Üç kıtada at koşturmuş bir milletin, Türk milletinin medeniyet tasavvurunu inşa ettiği vatandır Anadolu. Yeryüzünde hiçbir coğrafya yoktur ki Anadolu kadar farklı medeniyetlerin harmanlandığı ve adeta insanlık tarihinin, düşüncesinin, zevk ve estetiğinin, diyalektiğinin, his dünyasının neşv ü nema bulsun. Bu zenginlik Türk kültür ve irfanı elinde elmas yakuttan bir mozaiğe dönüşmüştür.
 
Bu zengin medeniyetin en önemli inşa merkezlerinden biri de Erzurum olmuştur.
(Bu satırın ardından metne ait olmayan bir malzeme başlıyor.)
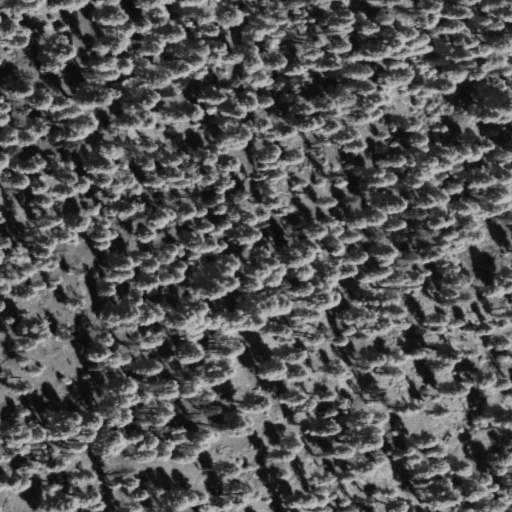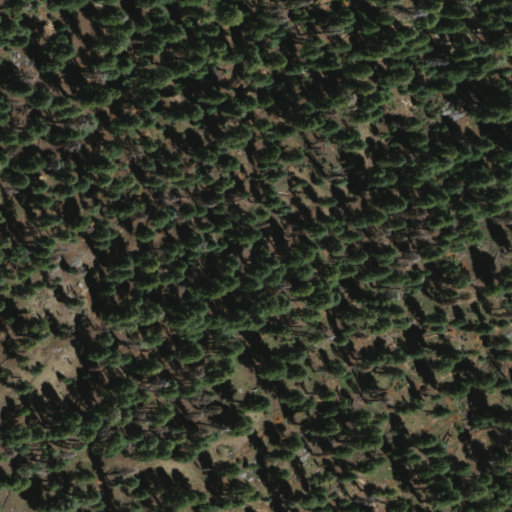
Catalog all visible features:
road: (296, 171)
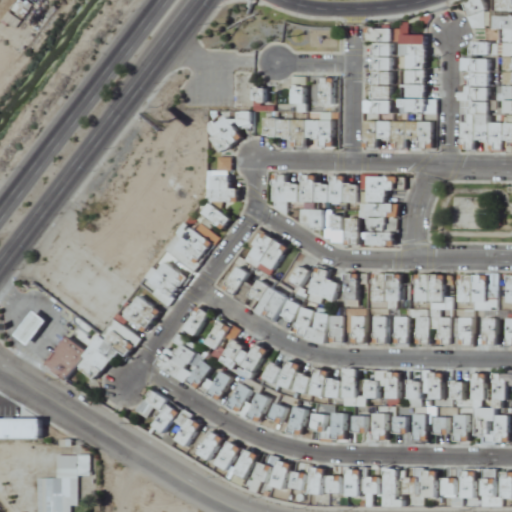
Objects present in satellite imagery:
park: (472, 209)
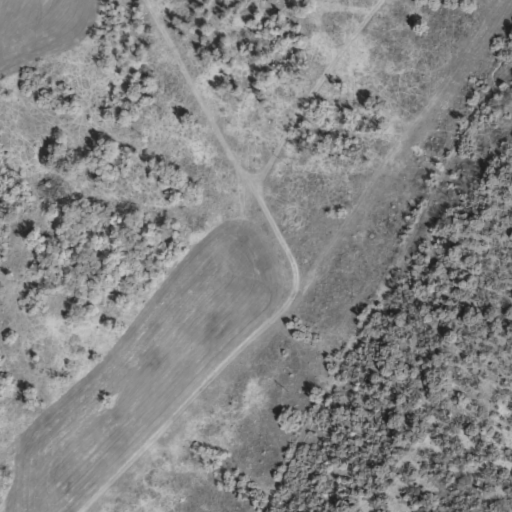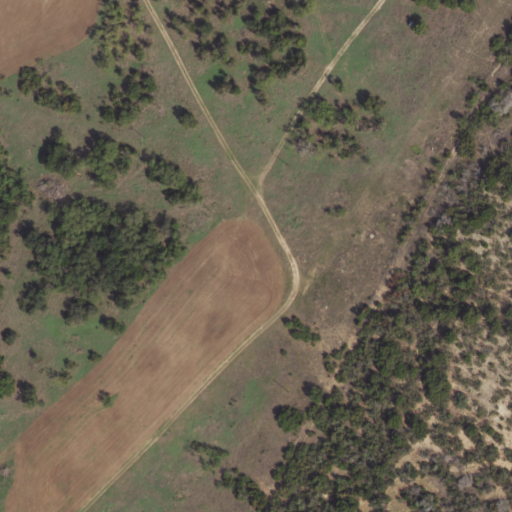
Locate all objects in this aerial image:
road: (291, 280)
road: (360, 340)
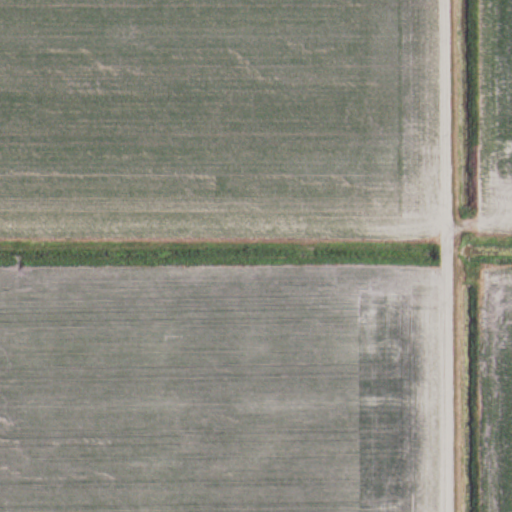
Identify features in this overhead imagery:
crop: (497, 101)
road: (447, 116)
crop: (216, 255)
road: (450, 372)
crop: (496, 386)
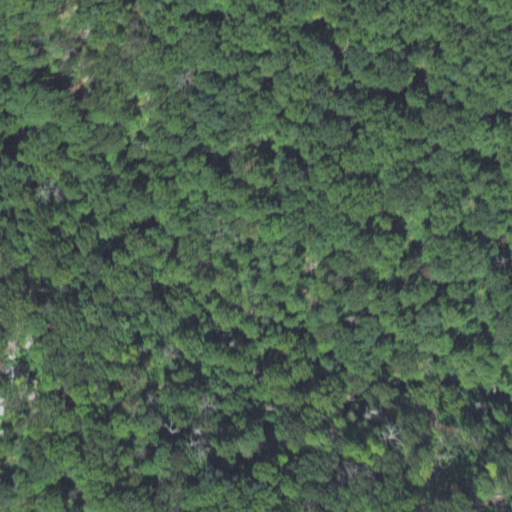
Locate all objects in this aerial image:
road: (377, 200)
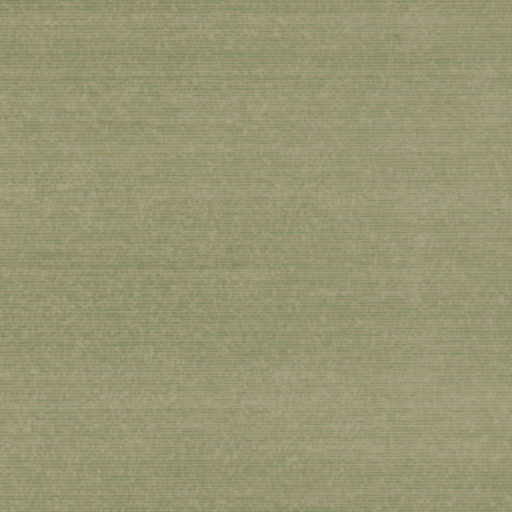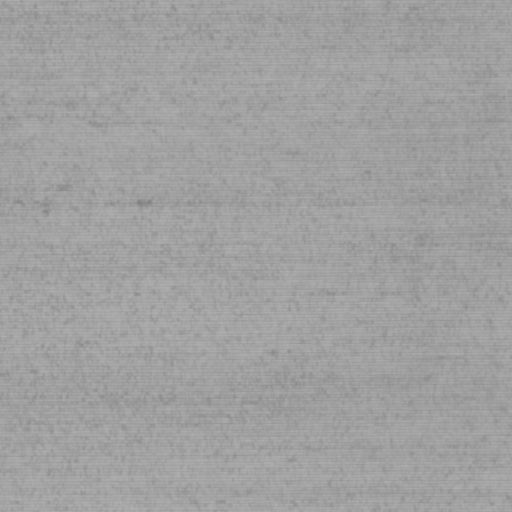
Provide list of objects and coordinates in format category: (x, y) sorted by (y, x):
crop: (256, 256)
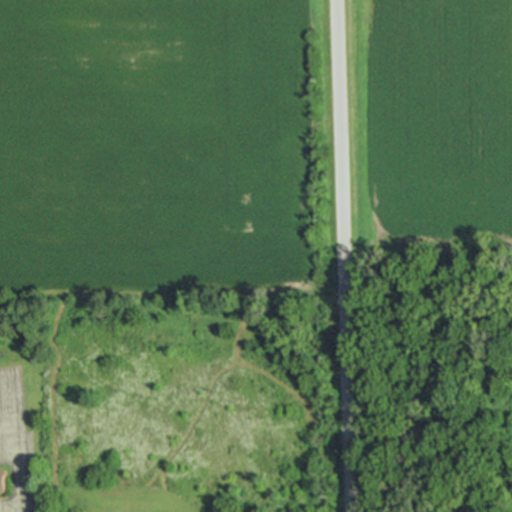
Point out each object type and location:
road: (341, 256)
building: (2, 478)
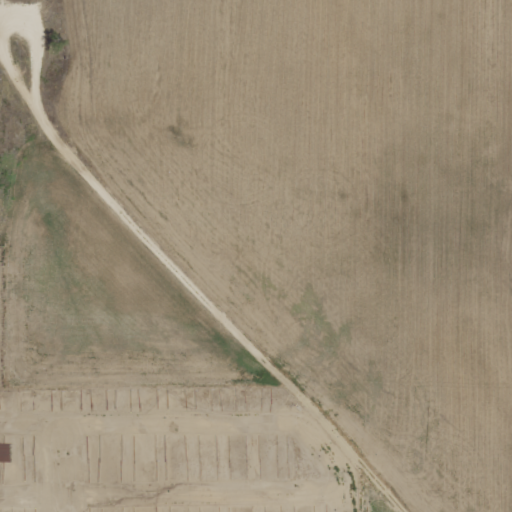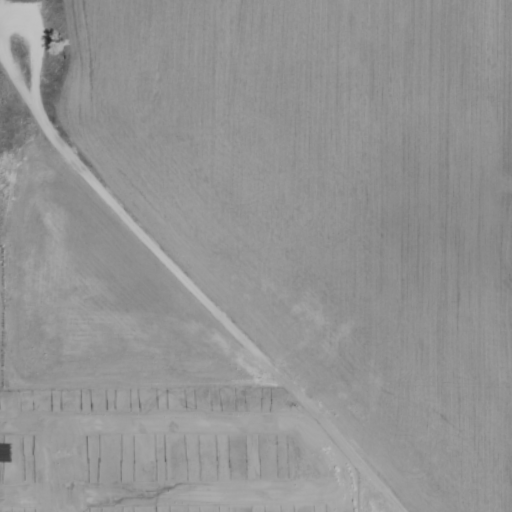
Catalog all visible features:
road: (185, 266)
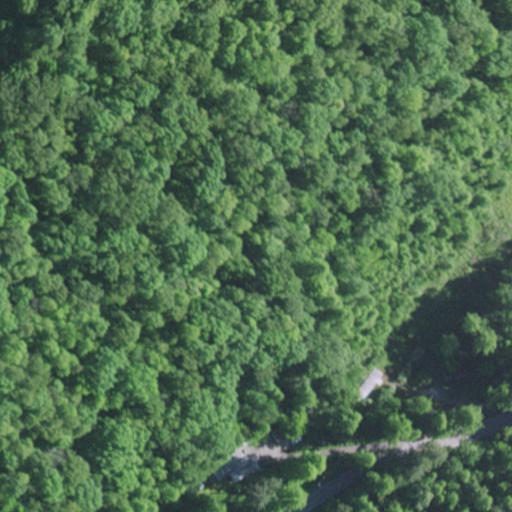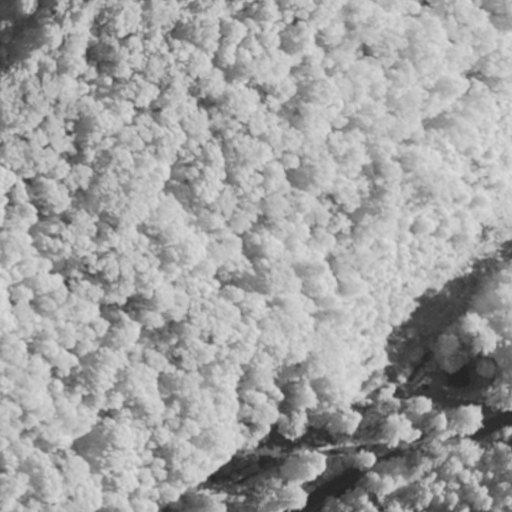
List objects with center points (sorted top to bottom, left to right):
building: (452, 377)
road: (399, 455)
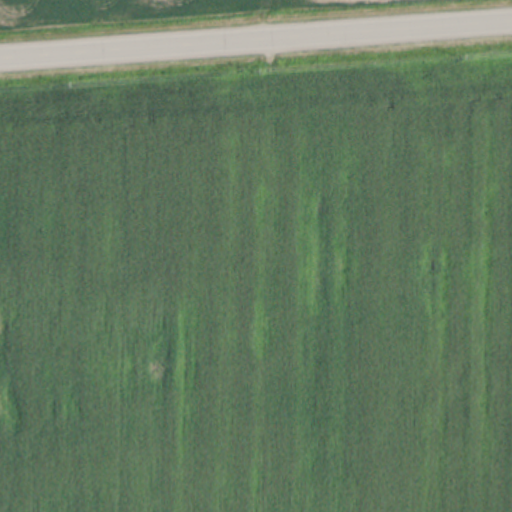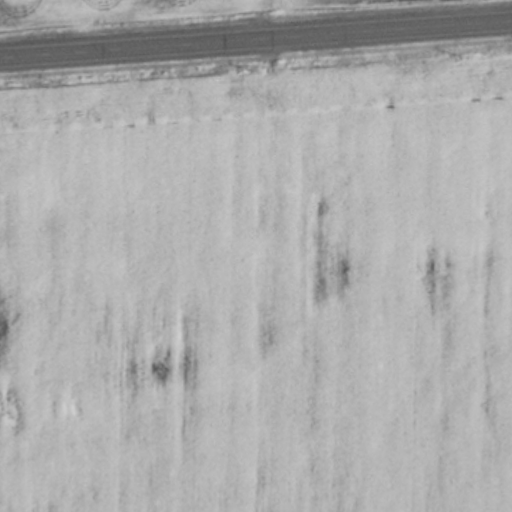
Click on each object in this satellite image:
crop: (194, 14)
road: (256, 36)
crop: (259, 278)
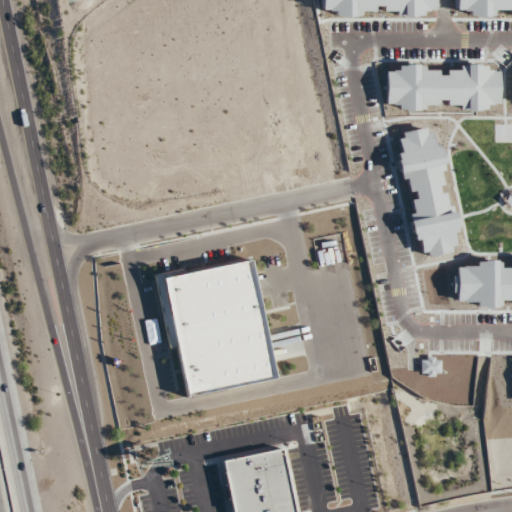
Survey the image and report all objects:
road: (360, 155)
road: (325, 191)
road: (185, 221)
road: (210, 242)
road: (83, 246)
road: (55, 253)
road: (279, 280)
road: (53, 316)
building: (214, 326)
building: (215, 326)
road: (240, 394)
road: (18, 422)
road: (263, 437)
road: (199, 482)
building: (258, 482)
building: (257, 483)
road: (126, 488)
road: (491, 508)
road: (107, 510)
road: (290, 511)
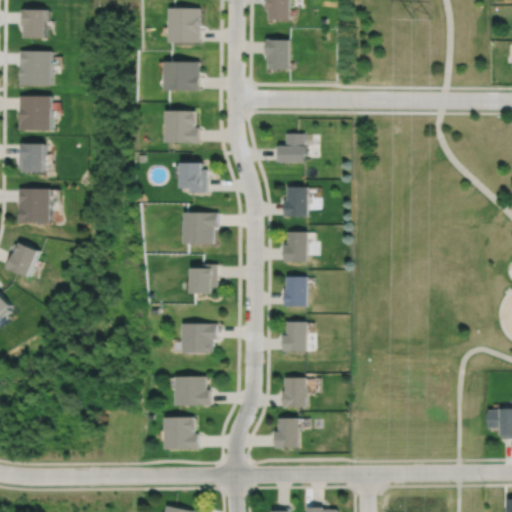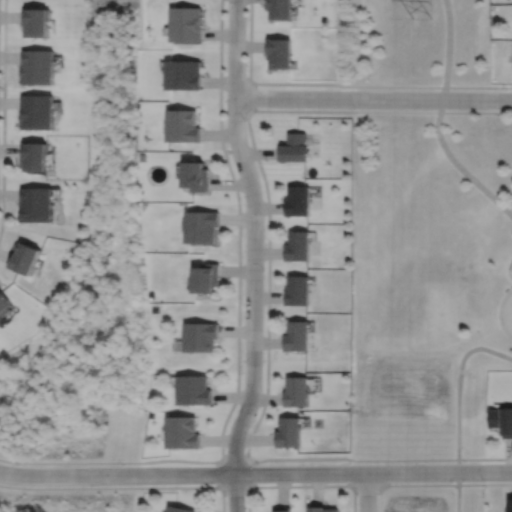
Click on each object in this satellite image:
building: (280, 9)
building: (280, 10)
road: (220, 13)
power tower: (422, 16)
building: (36, 21)
building: (37, 21)
building: (186, 24)
building: (185, 25)
road: (322, 26)
street lamp: (0, 43)
park: (421, 45)
road: (448, 49)
building: (279, 53)
building: (279, 53)
building: (38, 66)
building: (38, 67)
building: (183, 74)
building: (183, 74)
street lamp: (506, 90)
road: (250, 97)
road: (373, 99)
street lamp: (354, 109)
building: (37, 110)
building: (37, 111)
street lamp: (245, 120)
building: (183, 125)
building: (183, 125)
building: (294, 147)
building: (294, 147)
building: (37, 156)
building: (34, 157)
building: (141, 157)
road: (458, 166)
building: (196, 175)
building: (196, 175)
building: (298, 200)
building: (299, 200)
building: (35, 204)
building: (37, 204)
street lamp: (244, 204)
building: (202, 226)
building: (202, 227)
road: (493, 234)
road: (254, 237)
building: (298, 245)
building: (298, 246)
building: (25, 255)
building: (25, 257)
building: (511, 262)
street lamp: (265, 270)
road: (509, 270)
building: (511, 270)
building: (207, 277)
building: (206, 278)
park: (428, 280)
building: (297, 290)
building: (298, 290)
road: (268, 298)
building: (4, 303)
building: (4, 303)
road: (500, 313)
building: (297, 334)
building: (296, 335)
building: (201, 336)
building: (201, 337)
street lamp: (243, 372)
road: (459, 388)
building: (194, 390)
building: (194, 391)
building: (297, 391)
building: (295, 392)
building: (152, 416)
building: (501, 419)
building: (502, 421)
building: (288, 431)
building: (289, 431)
building: (183, 432)
building: (183, 433)
road: (229, 461)
street lamp: (258, 464)
street lamp: (348, 464)
street lamp: (16, 465)
street lamp: (123, 465)
road: (374, 472)
road: (117, 475)
street lamp: (483, 482)
road: (223, 486)
road: (255, 486)
road: (367, 492)
road: (458, 492)
road: (236, 493)
street lamp: (357, 495)
park: (430, 496)
building: (509, 505)
building: (510, 505)
building: (179, 509)
building: (324, 509)
building: (179, 510)
building: (281, 510)
building: (283, 510)
building: (322, 510)
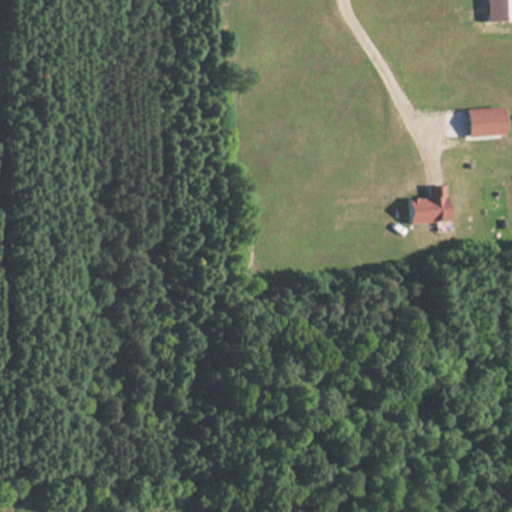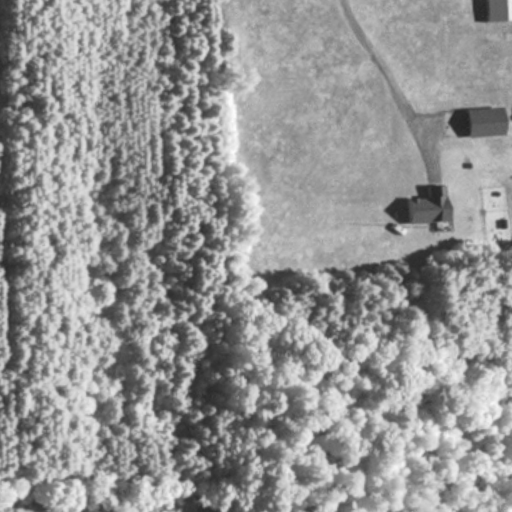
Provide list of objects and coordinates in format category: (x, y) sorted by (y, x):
building: (482, 122)
building: (426, 207)
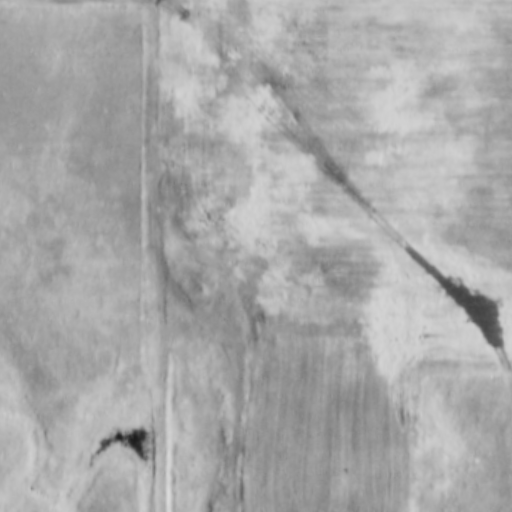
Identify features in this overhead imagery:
road: (158, 182)
road: (330, 295)
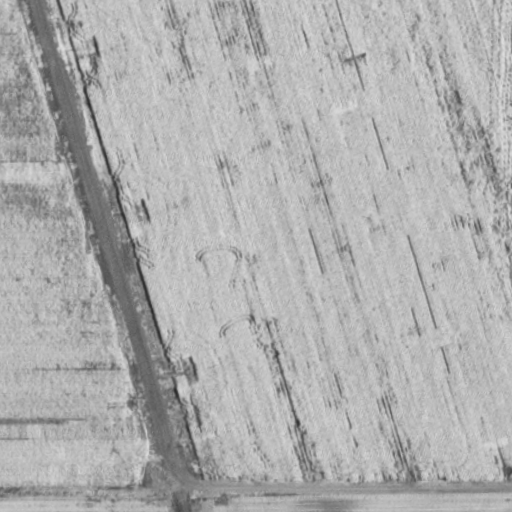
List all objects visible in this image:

Erzurum Hindistan’dan Çin’e, Orta Asya’dan, Ortadoğu’ya, Kafkasya’dan Batı Anadolu’ya sadece yolların kesiştiği bir şehir değildir. Erzurum üç kıtada hayat bulan farklı medeniyetlerin alışverişine çarşı pazar olmuş şehirdir. Erzurum Doğu medeniyetinin Batı’yla, Batı medeniyetinin Doğu’yla karşılaştığı müstesna kültür merkezidir. Erzurum insanının yüreği bu müstesna gergefte nakşolmuştur.
 
Erzurum insanının yüreğini en iyi, türkülerinde fark edebilirsiniz. Kuzeydoğu Anadolu türkülerindeki ses ve duygu sizi geniş bir coğrafyada yılkı gibi dolaştırır. Meselâ “Nasıl Methedeyim Sevdiğim Seni” türküsünde İstanbul, Bursa, Revan, İzmir, Konya’yı bulursunuz. Kars’ı Ardahan’ı, Erzurum, Van’ı, Delh’i, Buhara’yı değer gözleri fark edersiniz. Sevdiğiniz de Erzurum gibi Dünya güzelidir. Öyle ki sadece Bağdat’ı, Basra’yı, Acem, Şiraz’ı değil büsbütün dünyayı feda edersiniz.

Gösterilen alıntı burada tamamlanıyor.